Graph neural networks (GNNs) are the leading deep learning techniques for analyzing such networks. Due to their black-box nature, however, elucidating when and why GNNs become powerful is a technical challenge. Particularly, how the relationship between features and connections affects GNNs has been unclear. A recent study titled "Feature Distribution on Graph Topology Mediates the Effect of Graph Convolution: Homophily Perspective" aimed to address this gap.

 

The first challenge was measuring the complex relationship between features and connections. For instance, given gender and height as features in a social network, the measure should assign a high score for gender and a low score for height. The researchers, thus, defined class-controlled feature homophily (CFH). CFH measures the influence that node-pair feature similarity has on connection formation, after controlling for a potential confounding variable.

 

 

Figure 1: A Visual Intuition of the Proposed GNN Theory. The power of GNN changes by CFH levels (see the sizes of arrows and the resulting feature distributions in each case).

 

Figure 2: GNN’s Theoretical Performance as a Function of CFH. GNN predicted node class better when CFH was smaller. The effect was consistent across varying class homophily and feature informativeness (FD) levels.

 

The next challenge was mathematical analysis of GNNs in relation to CFH. In the previous analytic frameworks, CFH heavily covaried with other important network statistics, obscuring the effect of CFH on GNNs. Thus, the researchers introduced a new mathematical framework that specifically controls CFH in GNN analysis. This key technical innovation allowed GNN behavior analysis at different CFH levels for the first time.

 

The mathematical analysis revealed that CHF determines GNN’s power. In particular, the researchers found that CFH moderates GNNs’ capacity to pull each feature toward the feature distribution mean (Figure 1). In fact, the smaller the CFH, the more similar the same-class node features, leading to GNN predicting the node class better (Figure 2).

 

The theory also held empirically. The researchers used 24 network benchmark datasets, where they randomly shuffled node features to lower CFH of each dataset.
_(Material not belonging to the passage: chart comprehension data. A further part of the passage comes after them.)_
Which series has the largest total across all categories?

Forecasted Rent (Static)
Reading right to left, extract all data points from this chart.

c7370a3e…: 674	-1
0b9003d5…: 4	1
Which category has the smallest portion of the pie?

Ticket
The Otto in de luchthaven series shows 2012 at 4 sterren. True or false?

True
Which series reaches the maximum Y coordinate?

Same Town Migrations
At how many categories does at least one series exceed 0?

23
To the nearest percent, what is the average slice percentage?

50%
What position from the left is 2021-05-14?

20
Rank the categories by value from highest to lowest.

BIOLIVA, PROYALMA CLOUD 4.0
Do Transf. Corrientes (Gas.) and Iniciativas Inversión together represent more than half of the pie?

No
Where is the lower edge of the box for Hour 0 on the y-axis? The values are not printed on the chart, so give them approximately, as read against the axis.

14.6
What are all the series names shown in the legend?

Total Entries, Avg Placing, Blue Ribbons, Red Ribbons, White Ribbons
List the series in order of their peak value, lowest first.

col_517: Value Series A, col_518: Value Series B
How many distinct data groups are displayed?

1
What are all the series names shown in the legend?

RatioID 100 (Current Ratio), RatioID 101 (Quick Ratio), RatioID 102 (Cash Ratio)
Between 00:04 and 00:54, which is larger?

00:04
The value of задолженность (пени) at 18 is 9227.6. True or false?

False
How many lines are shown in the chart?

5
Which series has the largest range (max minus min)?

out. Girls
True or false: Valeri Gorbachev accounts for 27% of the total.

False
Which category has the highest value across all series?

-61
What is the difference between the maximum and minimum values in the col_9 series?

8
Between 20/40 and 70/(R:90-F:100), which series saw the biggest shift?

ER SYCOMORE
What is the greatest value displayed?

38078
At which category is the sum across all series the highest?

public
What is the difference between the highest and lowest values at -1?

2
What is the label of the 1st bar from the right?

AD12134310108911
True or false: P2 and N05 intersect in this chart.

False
Consistent with their theory, shuffling node features (i.e., lowering CFH) led to better GNN performance (Figure 3). Therefore, the authors concluded that CFH explains when and why GNNs become powerful.

 

Figure 3: GNN Performance After Feature Shuffles. Consistent with the proposed theory, feature shuffle lowered CFH to improve GNN node prediction performance in network benchmark datasets (the subplot titles; e.g., Cora)

 

Understanding the working mechanism of deep learning models is a pivotal foundation for GNN research, which is especially challenging due to their black-box nature. GNNs are increasingly becoming popular and applied in industry. With a new GNN theory, the present work may open up new directions to catalyze GNN research and applications.

 

This study, with Mr. Soo Yong Lee as the first author, was presented at the International Conference on Machine Learning 2024 under the title “Feature Distribution on Graph Topology Mediates the Effect of Graph Convolution: Homophily Perspective.”